(Document layout analysis data)
Content starts

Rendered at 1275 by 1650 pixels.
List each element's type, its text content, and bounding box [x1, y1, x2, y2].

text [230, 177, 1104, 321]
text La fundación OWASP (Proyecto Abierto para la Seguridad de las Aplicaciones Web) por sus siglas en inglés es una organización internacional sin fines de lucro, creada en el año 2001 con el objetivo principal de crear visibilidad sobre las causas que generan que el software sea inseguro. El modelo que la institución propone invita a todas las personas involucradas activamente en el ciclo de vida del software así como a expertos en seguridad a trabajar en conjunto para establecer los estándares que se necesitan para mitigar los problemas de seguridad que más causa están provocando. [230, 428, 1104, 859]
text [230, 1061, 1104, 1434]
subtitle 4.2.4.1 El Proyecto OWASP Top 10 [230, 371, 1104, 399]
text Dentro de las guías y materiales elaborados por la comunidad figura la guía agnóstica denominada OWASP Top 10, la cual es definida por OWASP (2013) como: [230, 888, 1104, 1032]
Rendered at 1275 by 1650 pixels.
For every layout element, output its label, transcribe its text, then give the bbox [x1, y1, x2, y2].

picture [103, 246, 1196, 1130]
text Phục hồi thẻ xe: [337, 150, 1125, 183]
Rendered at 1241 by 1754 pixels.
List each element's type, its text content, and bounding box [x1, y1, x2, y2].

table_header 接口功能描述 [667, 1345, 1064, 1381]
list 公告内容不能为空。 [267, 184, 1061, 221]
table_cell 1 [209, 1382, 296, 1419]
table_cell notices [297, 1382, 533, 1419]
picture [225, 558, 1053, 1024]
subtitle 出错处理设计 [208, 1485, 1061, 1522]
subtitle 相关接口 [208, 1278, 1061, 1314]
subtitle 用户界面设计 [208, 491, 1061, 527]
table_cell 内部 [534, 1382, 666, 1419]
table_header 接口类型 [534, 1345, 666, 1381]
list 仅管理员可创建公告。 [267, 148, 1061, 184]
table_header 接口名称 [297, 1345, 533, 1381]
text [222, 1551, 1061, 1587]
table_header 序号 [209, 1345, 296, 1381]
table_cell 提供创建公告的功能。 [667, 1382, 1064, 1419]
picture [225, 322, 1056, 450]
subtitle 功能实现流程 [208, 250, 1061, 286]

Content ends

[Task brief]: Only the lines from the beginning of the entries through the line bearing "Rendered at 1241 by 1754 pixels." should be returned, each exactly as written.

[Solution to this exercise]:
Rendered at 1275 by 1650 pixels.
List each element's type, its text content, and bounding box [x1, y1, x2, y2].

text [230, 177, 1104, 321]
text La fundación OWASP (Proyecto Abierto para la Seguridad de las Aplicaciones Web) por sus siglas en inglés es una organización internacional sin fines de lucro, creada en el año 2001 con el objetivo principal de crear visibilidad sobre las causas que generan que el software sea inseguro. El modelo que la institución propone invita a todas las personas involucradas activamente en el ciclo de vida del software así como a expertos en seguridad a trabajar en conjunto para establecer los estándares que se necesitan para mitigar los problemas de seguridad que más causa están provocando. [230, 428, 1104, 859]
text [230, 1061, 1104, 1434]
subtitle 4.2.4.1 El Proyecto OWASP Top 10 [230, 371, 1104, 399]
text Dentro de las guías y materiales elaborados por la comunidad figura la guía agnóstica denominada OWASP Top 10, la cual es definida por OWASP (2013) como: [230, 888, 1104, 1032]
Rendered at 1275 by 1650 pixels.
For every layout element, output its label, transcribe its text, then give the bbox [x1, y1, x2, y2].

picture [103, 246, 1196, 1130]
text Phục hồi thẻ xe: [337, 150, 1125, 183]
Rendered at 1241 by 1754 pixels.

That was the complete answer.